Black Spruce Exploration also received a one-year extension on EL 1120, which contains the Lark Harbour prospect. That licence now expires in January 2017.
“Black Spruce Exploration received an extension to (the licence period) because onshore-to-offshore drilling activities require co-ordination with the board’s provincial government counterparts, as the board does not have jurisdiction for the onshore portion of such activities,” a C-NLOPB spokesman told The Telegram on January 19.
Shell Canada is in the midst of a two-well exploration drilling program in the Shelburne Basin located about 350 kilometres south of Halifax, N.S. The drillship Stena IceMAX spud the first well, known as Cheshire L-97, on October 23, 2015, and drilling wrapped up early this year. The company has applied for authorization to drill the second well dubbed Monterey Jack. Shell holds a 50 per cent interest in six exploration licences in the Shelburne Basin. The company is partnered with ConocoPhillips (30 per cent) and Suncor Energy (20 per cent). Shell also owns a 31 per cent interest in the Sable Offshore Energy Project (SOEP).

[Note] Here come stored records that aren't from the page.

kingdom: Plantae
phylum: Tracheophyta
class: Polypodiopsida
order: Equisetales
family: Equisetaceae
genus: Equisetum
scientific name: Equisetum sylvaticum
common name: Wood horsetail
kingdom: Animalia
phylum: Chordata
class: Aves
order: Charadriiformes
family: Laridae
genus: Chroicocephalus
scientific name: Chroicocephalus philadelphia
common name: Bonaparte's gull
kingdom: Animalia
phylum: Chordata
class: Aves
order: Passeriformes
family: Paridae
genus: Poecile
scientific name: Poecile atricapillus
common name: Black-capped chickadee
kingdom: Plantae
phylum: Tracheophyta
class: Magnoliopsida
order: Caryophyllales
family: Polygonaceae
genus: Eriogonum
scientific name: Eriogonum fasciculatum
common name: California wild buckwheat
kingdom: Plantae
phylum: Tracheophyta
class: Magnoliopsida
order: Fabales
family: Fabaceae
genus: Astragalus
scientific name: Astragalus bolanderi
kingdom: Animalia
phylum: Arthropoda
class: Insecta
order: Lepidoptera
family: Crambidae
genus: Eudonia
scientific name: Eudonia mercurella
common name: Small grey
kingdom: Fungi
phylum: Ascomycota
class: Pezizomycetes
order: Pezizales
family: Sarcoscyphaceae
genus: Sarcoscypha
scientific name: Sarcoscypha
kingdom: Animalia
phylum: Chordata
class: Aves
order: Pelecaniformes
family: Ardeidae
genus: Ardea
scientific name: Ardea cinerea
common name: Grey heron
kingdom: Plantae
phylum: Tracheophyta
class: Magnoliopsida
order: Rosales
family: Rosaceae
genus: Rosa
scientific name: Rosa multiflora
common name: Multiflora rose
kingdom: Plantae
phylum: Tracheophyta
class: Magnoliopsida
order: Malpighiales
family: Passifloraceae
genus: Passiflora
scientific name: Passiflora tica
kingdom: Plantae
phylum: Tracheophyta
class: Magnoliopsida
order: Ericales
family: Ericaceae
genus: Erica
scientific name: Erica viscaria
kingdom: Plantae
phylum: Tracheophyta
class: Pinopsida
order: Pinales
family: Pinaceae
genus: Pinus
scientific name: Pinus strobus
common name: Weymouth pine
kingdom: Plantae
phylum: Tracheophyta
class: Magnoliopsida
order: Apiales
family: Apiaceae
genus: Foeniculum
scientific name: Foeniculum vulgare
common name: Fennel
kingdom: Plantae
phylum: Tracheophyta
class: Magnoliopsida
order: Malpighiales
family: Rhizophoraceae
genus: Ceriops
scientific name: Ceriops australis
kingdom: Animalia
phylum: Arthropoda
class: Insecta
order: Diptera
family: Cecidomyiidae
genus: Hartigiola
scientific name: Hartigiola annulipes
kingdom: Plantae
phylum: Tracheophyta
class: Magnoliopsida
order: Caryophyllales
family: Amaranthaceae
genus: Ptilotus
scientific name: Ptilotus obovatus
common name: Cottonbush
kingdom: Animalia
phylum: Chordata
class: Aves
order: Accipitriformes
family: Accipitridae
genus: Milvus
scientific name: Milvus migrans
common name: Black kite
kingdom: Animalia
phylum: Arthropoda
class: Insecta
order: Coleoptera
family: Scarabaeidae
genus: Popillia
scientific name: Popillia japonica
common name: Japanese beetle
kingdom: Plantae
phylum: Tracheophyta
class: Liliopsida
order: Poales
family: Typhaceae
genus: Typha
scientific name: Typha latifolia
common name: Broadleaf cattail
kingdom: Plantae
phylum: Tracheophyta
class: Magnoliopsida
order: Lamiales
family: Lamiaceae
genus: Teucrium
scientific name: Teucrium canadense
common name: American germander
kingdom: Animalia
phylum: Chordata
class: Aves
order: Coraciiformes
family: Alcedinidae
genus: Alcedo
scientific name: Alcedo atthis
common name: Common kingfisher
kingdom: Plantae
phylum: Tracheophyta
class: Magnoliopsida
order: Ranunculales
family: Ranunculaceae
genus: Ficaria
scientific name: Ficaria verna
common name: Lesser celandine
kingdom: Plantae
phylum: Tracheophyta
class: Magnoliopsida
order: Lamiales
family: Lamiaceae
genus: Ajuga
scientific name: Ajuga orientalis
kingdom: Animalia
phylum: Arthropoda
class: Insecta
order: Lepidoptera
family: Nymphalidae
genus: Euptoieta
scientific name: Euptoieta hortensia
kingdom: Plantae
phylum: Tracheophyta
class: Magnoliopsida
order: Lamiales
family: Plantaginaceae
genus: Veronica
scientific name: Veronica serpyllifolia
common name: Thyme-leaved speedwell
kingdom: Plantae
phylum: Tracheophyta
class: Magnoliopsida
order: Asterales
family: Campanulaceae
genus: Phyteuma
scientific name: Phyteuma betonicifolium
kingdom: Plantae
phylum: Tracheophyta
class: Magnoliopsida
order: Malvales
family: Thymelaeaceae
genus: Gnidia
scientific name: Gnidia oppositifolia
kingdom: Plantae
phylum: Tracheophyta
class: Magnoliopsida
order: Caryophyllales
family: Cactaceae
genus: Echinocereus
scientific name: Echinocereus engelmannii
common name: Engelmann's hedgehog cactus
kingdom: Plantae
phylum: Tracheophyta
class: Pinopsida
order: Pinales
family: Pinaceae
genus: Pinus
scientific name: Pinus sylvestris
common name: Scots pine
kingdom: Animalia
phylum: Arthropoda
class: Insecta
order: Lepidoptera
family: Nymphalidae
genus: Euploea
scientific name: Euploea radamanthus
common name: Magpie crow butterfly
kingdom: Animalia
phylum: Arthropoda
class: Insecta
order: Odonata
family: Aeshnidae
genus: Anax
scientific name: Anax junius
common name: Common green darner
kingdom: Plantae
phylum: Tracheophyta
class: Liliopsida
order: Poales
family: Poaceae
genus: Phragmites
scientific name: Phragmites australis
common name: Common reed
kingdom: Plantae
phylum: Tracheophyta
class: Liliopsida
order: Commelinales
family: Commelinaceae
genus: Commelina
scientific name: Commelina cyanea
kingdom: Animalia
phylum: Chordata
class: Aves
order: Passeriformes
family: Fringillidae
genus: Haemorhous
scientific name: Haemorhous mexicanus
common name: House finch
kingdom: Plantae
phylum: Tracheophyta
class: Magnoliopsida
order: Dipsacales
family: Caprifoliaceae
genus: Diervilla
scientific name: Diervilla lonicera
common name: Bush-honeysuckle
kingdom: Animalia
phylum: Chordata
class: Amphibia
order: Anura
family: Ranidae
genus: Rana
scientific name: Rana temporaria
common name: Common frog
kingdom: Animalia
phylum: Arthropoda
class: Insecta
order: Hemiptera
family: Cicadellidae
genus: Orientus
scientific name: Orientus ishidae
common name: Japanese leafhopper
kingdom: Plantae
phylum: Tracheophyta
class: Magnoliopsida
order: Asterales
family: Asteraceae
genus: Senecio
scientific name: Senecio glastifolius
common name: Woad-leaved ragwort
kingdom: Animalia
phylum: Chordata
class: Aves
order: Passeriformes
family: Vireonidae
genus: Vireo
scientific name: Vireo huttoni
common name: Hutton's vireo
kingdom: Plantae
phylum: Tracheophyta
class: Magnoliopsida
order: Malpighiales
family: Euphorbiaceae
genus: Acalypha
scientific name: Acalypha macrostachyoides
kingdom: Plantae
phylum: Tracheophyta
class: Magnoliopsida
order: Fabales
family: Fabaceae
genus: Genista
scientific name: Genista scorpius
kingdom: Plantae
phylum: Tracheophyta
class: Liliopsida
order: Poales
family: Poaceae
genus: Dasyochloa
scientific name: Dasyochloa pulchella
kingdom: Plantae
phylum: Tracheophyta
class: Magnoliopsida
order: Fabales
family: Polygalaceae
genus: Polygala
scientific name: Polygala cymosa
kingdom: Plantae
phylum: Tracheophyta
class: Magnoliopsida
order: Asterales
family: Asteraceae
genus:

ExxonMobil Canada has said it could begin plugging wells at the Sable Offshore Energy Project as early as 2017, but a firm timeline has yet to be announced for decommissioning the natural gas field that started production in 1999. The field was expected to have a 25-year lifespan, but in recent years natural gas production has dwindled.
BP Canada has issued an EOI for a baseline environmental sample survey of the seabed in the Scotian Basin where it operates four ELs. The company has said it plans to start drilling in the latter half of 2017 and an environmental assessment is ongoing. BP acquired 7,090 square kilometres of wide azimuth 3D data two years after acquiring the deepwater exploration licences southwest of Sable Island in 2012. The company is partnered with U.S.-based Hess Corp. (40 per cent) and Australian-based Woodside Petroleum (20 per cent).
The Deep Panuke natural gas field resumed production in late October following five months of inactivity. Last year, Encana Corp. announced the field would become a seasonal operation – producing during the winter when natural gas prices are higher and shutting in during the summer months when demand and prices decline. The move is expected to increase the life of Deep Panuke, which has been producing high rates of water. Encana also cut its remaining reserve estimate for the field by more than half – from 200 billion cubic feet to 80 billion cubic feet. Deep Panuke started production in 2013.